[Opening SOURCE PASSAGE section]

Im a senior rads resident at Ole Miss. I was moonlighting in the ED about a month ago. I saw a lady in the ER for hypertensive urgency which I took care of with some BP meds. But when I was getting her history, I always am very thorough, so basically I found out she was suffering from menorrhagia and symptoms related to fibroids. Her Dr is recommending a hysterectomy. Anyways, I gave her my pager number and told her about UFE and asked her to come see me in clinic (really my attending's clinic). So couple days later, she paged me. I referred her to my attending and now we are gonna do the full workup for a UFE. My attending so happy, he let me do a pre- SIR spheres case to show his appreciation, and Im on a msk rotation. haha

Anyways the point it, the patients are out there, its so easy. The services we provide are way better than the alternative. U just have to be clinical and educate the patients and they will come. U can compete with anybody as long as you make an effort and having good bed side manners go a long way.

later
 
Whoa. Why are you moonlighting as an ER doc?

I started ER moonlighting alot during earlier the residency. Now Ive pretty much stopped cuz Im moonlighting as radiology. I just filled in a month ago cuz the ER didnt have anyone to cover that weekend and were really desperate. But the cool thing about ER is I have gotten to refer alot of patients to IR and NIR during those times so as long as you have some kind of clinic or marketing where you can see patients, it will be easier to get the cases.

I did a strong TY year. I also knew I wanted to do ER moonlighting before I started rads so i planned rotations accordingly to be more prepared. Not only did it help for IR but it helped pay the bills before I could start rads moonlighting as a pgy4.

[Closing SOURCE PASSAGE section]
[Opening SUPPLIED ENTRIES section]

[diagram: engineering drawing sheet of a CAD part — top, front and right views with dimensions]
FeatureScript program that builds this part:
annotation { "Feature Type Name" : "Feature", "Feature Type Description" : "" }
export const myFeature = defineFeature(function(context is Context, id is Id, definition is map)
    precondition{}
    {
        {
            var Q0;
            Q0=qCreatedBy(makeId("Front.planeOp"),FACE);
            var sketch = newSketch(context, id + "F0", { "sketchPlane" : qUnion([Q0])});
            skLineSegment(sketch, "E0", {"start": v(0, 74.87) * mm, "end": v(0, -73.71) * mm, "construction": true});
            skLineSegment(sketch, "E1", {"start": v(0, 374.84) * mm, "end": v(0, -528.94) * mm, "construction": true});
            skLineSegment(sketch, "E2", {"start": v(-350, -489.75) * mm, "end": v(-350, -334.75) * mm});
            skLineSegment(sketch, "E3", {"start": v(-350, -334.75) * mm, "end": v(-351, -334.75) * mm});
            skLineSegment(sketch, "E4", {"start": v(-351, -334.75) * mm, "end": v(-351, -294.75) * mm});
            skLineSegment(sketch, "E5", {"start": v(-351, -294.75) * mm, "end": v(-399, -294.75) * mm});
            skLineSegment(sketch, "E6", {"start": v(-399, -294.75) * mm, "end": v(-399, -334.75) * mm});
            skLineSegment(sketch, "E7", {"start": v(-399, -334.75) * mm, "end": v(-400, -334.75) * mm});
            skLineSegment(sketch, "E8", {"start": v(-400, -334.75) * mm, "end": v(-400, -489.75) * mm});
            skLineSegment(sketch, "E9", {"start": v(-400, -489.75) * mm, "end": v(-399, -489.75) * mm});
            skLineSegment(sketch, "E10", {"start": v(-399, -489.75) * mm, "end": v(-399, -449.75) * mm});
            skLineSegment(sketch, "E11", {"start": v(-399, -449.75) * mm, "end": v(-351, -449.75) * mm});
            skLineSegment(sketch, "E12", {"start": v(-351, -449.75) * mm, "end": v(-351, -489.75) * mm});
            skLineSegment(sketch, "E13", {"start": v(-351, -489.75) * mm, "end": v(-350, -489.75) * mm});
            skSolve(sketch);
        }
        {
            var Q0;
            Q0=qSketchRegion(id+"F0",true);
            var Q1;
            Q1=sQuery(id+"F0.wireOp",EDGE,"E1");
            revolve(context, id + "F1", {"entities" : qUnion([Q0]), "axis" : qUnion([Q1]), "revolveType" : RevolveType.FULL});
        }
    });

[Closing SUPPLIED ENTRIES section]

COMPLETE THE FOLLOWING:
1. According to the moonlighting passage, what conditions or symptoms did the woman seen in the ER have?
2. In the moonlighting passage, at what point in training could the writer begin radiology moonlighting?
3. For each statement, say whether it agrees with the moonlighting passage, and quote the words that decide it. (a) The patient's doctor recommended a hysterectomy. (b) The writer still does ER moonlighting regularly. (c) The patient never contacted the writer after the ER visit.
The entries have no connection to the moonlighting passage.

ACTIVITY ANSWERS:
1. Hypertensive urgency, menorrhagia, and symptoms related to fibroids.

2. As a PGY4.

3.
(a) Yes: "Her Dr is recommending a hysterectomy."
(b) No: "Now Ive pretty much stopped cuz Im moonlighting as radiology."
(c) No: "So couple days later, she paged me."